» **Extracted text**
[start]

Kaplan-Meier plots using ggplots2 (updated)

About 3 years ago I published some code on this blog to draw a Kaplan-Meier plot using ggplot2. Since then, ggplot2 has been updated (from 0.8.9 to and has changed syntactically. Since that post, I have also become comfortable with Git and Github. I have updated the code, edited it for a small error, and published it in a Gist. This gist has two functions, ggkm (basic Kaplan-Meier plot) and ggkmTable (enhanced Kaplan-Meier plot with table showing numbers at risk at various times).

This gist is published here. If you find errors or want to enhance these functions, please fork, update and send me a link to your fork in the comments. I’ll pull and merge them. Unfortunately Github doesn’t allow pull requests directly for gists (see here for the StackOverflow answer I’m basing this on).

If you want to go back to the original post, you can read it here.

An enhanced Kaplan-Meier plot

We often see, in publications, a Kaplan-Meier survival plot, with a table of the number of subjects at risk at different time points aligned below the figure. I needed this type of plot (or really, matrices of such plots) for an upcoming publication. Of course, my preferred toolbox was R and the ggplot2 package.

There were other attempts to do this type of plot in ggplot2, mainly by Gary Collins and an anonymous author as seen on the ggplot2 mailing list. There was also an invaluable blog on Learn-R on plotting a table using geom_text.

I decided to use Gary’s code as my starting point. I wanted to add a log-rank test p-value for stratified KM curves on the plot, and I wanted to code it so that the text in the table remained aligned to the x-axis even when my strata names changed with different data sets. The former was relatively easy, but the latter was challenging (and seemed to be unsolved by Gary, who had posed it as a question). Both were instructive, and took me back a layer to the grid graphics engine (on which both ggplot2 and lattice are based) and the gridExtra package.

The placement of the p-value in the plot is a case of a single character string being placed at a certain point on the graph, which I had done with the text command in base R. However, the geom_text layer seems to be intended for plotting text at all points in the data and not for inserting a single text string. However, I learned of the grid.text function from the grid package, which would enable me to do this for grid-based graphics.

[end]

» **Challenge 1**
Return each line of the records that contains the string "Violin".

[Dataset items]
[start]

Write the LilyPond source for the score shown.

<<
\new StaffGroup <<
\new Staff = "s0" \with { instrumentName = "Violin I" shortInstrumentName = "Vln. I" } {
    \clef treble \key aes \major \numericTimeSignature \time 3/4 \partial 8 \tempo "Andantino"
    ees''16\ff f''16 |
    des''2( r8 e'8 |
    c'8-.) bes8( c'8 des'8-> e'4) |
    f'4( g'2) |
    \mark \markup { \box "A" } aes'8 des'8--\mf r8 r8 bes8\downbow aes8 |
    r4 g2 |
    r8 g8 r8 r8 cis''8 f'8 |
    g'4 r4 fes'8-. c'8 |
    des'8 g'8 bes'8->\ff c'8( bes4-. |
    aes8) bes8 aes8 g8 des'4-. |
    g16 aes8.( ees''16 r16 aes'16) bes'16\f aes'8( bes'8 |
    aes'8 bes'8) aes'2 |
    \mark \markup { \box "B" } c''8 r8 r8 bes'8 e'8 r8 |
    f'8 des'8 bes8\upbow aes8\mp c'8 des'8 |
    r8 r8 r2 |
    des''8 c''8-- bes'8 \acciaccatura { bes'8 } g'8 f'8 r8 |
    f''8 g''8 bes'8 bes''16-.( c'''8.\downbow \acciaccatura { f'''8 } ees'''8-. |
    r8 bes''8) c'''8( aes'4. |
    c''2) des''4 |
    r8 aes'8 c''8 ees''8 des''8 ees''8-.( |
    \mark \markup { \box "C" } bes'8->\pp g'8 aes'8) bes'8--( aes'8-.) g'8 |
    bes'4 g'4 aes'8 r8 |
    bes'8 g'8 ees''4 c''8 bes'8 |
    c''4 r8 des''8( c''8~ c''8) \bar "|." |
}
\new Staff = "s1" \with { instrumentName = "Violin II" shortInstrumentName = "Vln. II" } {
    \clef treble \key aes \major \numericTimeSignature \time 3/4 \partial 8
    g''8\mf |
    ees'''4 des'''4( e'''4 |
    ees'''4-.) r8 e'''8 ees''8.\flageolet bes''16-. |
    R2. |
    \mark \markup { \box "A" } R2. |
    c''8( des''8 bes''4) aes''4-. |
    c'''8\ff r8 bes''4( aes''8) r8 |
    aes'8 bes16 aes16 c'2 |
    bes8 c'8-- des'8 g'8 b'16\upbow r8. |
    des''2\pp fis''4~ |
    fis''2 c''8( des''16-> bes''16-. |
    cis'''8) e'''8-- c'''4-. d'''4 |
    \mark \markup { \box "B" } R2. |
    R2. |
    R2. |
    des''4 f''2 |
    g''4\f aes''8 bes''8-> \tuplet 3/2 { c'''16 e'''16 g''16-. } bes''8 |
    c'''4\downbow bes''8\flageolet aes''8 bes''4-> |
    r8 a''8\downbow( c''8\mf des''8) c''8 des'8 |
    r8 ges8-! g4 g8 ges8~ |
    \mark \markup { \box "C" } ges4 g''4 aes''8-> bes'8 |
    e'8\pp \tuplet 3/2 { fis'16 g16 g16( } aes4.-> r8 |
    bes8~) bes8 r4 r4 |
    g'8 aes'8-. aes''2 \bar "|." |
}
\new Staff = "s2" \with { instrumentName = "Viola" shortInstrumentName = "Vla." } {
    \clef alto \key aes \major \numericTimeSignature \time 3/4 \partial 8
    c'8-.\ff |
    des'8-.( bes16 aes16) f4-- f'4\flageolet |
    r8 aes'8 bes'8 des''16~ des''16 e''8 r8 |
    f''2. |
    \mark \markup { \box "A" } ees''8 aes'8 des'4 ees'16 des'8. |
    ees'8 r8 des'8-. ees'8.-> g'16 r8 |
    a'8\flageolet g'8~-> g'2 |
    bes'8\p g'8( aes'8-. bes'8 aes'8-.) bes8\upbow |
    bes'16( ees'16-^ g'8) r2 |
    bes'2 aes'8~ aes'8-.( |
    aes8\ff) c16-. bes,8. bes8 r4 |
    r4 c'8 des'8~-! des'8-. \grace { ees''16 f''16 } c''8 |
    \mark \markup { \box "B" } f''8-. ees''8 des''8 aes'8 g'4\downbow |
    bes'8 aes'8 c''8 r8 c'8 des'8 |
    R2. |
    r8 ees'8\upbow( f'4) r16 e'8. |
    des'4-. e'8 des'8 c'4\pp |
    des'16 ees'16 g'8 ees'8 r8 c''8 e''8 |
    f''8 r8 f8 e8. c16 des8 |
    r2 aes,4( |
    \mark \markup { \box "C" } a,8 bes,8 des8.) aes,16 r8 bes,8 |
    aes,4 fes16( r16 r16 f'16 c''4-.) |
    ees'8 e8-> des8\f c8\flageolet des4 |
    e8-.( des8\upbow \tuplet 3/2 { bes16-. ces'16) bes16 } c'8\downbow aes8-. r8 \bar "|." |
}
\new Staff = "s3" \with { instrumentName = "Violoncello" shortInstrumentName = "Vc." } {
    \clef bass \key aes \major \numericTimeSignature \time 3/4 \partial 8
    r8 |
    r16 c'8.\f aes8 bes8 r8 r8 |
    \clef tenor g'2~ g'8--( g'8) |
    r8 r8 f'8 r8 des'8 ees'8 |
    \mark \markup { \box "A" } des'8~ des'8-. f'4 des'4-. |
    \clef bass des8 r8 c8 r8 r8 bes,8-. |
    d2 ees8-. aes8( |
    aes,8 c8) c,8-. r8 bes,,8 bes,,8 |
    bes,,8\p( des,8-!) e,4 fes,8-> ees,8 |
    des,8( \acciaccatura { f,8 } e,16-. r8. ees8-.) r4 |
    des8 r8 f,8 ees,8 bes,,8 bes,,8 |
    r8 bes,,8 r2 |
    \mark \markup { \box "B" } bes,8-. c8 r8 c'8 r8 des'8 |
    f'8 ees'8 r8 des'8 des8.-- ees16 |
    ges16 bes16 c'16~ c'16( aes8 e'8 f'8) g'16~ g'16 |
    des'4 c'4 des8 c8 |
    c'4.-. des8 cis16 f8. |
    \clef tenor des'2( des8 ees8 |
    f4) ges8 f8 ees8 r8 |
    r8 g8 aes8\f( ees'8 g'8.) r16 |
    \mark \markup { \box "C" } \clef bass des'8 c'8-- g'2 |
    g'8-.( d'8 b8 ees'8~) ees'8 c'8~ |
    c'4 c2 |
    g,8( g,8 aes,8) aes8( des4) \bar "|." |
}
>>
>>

[end]

» **Challenge 2**
According to the text on Kaplan-Meier plots in ggplot2, which two functions does the gist contain?

» **Task answer 1**
\new Staff = "s0" \with { instrumentName = "Violin I" shortInstrumentName = "Vln. I" } {
\new Staff = "s1" \with { instrumentName = "Violin II" shortInstrumentName = "Vln. II" } {

» **Task answer 2**
ggkm and ggkmTable.